Consider this, along with the hoopla of the Oscars.
Award-winner and VP Al Gore chartered a rescue plane in the 1st week following Katrina and flew to New Orleans to medEvac 100s of patients from Charity Hospital and bring them to Tennessee.
During the transport, Gore declined interviews while he was shuttling the evacuees that Saturday and in a 2nd return flight he made on Sunday, but the doctors who flew with him talked about the experience.
Gore had to work around a sequential blockade by FEMA, which naturally denied his team permissions, repeatedly.
KNOXVILLE, Tenn. (AP)- Al Gore helped airlift some 270 Katrina evacuees on two private charters from New Orleans, acting at the urging of a doctor who saved the life of the former vice president's son.
... [Gore] refused to be interviewed about the mercy missions he financed and flew last Saturday and Sunday. . . .

- crossposted now at politicalcortex -
Note - This is a reprise of an original post of mine 1 week after Katrina washed over land.
AP reported it Friday evening after the news cycle. No broadcaster ever reported a news segment on the rescue.
Gore responded immediately . . .
On [Thurs] Sept. 1, three days after Katrina slammed into the Gulf Coast, [Greg] Simon learned that Dr. David Kline ... was stranded with patients at Charity Hospital in New Orleans.
The situation was dire and becoming worse by the minute - food and water running out, no power, 4 feet of water surrounding the hospital and ... corpses outside," Simon wrote.
Gore responded immediately, telephoning Kline and agreeing to underwrite the $50,000 each for the two flights, although Larry Flax, founder of California Pizza Kitchens, later pledged to pay for one of them.
The skinny on Al Gore's coordination of the 2-day airlift:
At TPM Cafe, Greg Simon, the pres of FasterCures, recounted the determined (and agonizing) logistical coordination that resulted, finally, in the 2 airlifts of patients and evacuees to Tennessee. (If you have time, you should click over and read the fuller story yourself.) Here's my take on it.
Gore flew from Tenn. to Dallas (to pick up the chartered plane), to La. to Tenn. – and then did the whole thing again the next day.
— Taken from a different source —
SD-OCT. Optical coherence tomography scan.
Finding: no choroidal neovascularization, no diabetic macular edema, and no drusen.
The idea was hatched Thursday night, and the advocates for the mission, including Simon, Gore and staff butted heads with the bureacrats for the next 2 days through mid-day Saturday.
At every turn, FEMA and military officials tried to stop these 2 flights.
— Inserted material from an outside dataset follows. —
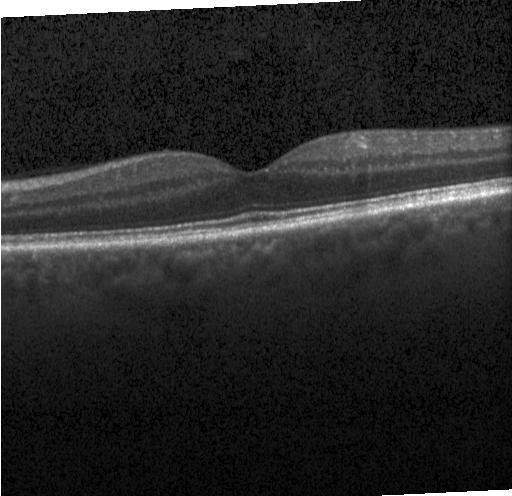
Retinal OCT cross-section showing neither choroidal neovascularization, diabetic macular edema, nor drusen.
The 1st flight out on Saturday was mostly patients in need of supervised care, including dialysis and insulin, and the second one on Sunday had more evacuees and fewer patients.
After landing slots were denied numerous times during the planning, the one person in Washington who would grant the 2 landing slots ended up being the single Democratic member of Bush's cabinet, Norm Mineta. That took a personal call from Gore to Mineta to override the instructions from below to withhold landing slots.
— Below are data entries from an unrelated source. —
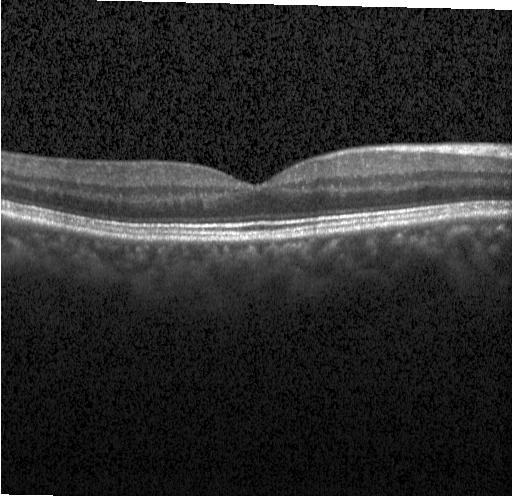 OCT B-scan showing no CNV, no DME, and no drusen.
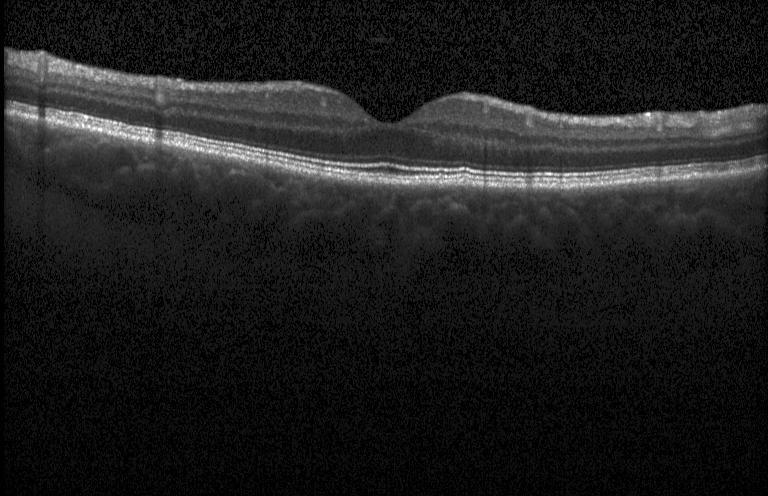 Through the macula, retinal OCT B-scan, spectral-domain OCT
Assessment: no choroidal neovascularization, no diabetic macular edema, and no drusen.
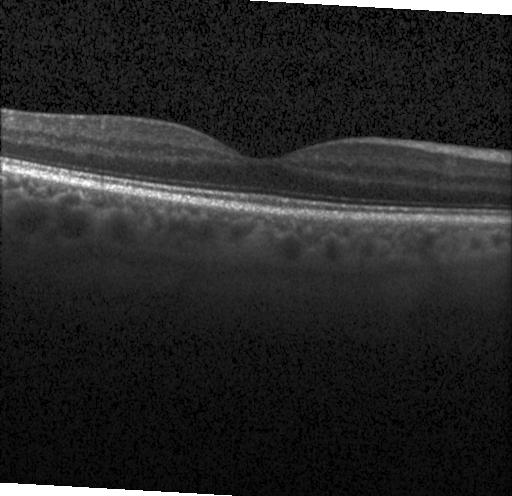 OCT finding: no CNV, no DME, and no drusen.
An amazing read at TPM Cafe (link above).
The first flight to Knoxville brought about 100 patients and 40 non-patients. The second flight on Sunday transported 130 evacuees to Chatanooga.
More info is also found in local coverage from Tennessee or at alternate link with the pix, originally from the News-Sentinel of Knoxville, Tenn (orig link expired).
Haven from fury Mercy Flight Brings Evacuees to ET (=East Tennessee)
Gore accompanies about 140 arrivals from New Orleans but declines to take credit
"Gore chose not to speak to the assembled media, but he was seen in a black T-shirt and jeans moving rapidly from one side of the plane to the other assisting with the off-loading operation.
"Participating in the operation were the Knoxville Fire Department, the Blount County Rescue Squad and the Tennessee Emergency Management Agency. Cruisers from the Tennessee Highway Patrol escorted the buses to hospitals.
"Additional medical personnel within the regional emergency system also were on standby.
"Units at the airports included at least 10 ambulances, a phalanx of buses, fire trucks and other equipment."
More about the arrival or the first plane bringing evacuees on Saturday - from WATE Channel 6 News of Knoxville -
-read down to the 5th paragraph-
Doctors say most diabetes patients haven't had insulin or a shower in days.
"Their condition is, they are speaking and able to move," said Dr. Anderson Spicker, who was asked to fly on the plane by former Vice President Al Gore.
Dr. Spicker says the refugees were relieved to make it to Tennessee. "When we touched down, and I was in the middle of all the folks on the plane in the aisle, the guy next to me said, 'You know, I haven't felt safe in 10 days. I feel safe."
The media never picked up on this in all their Katrina coverage.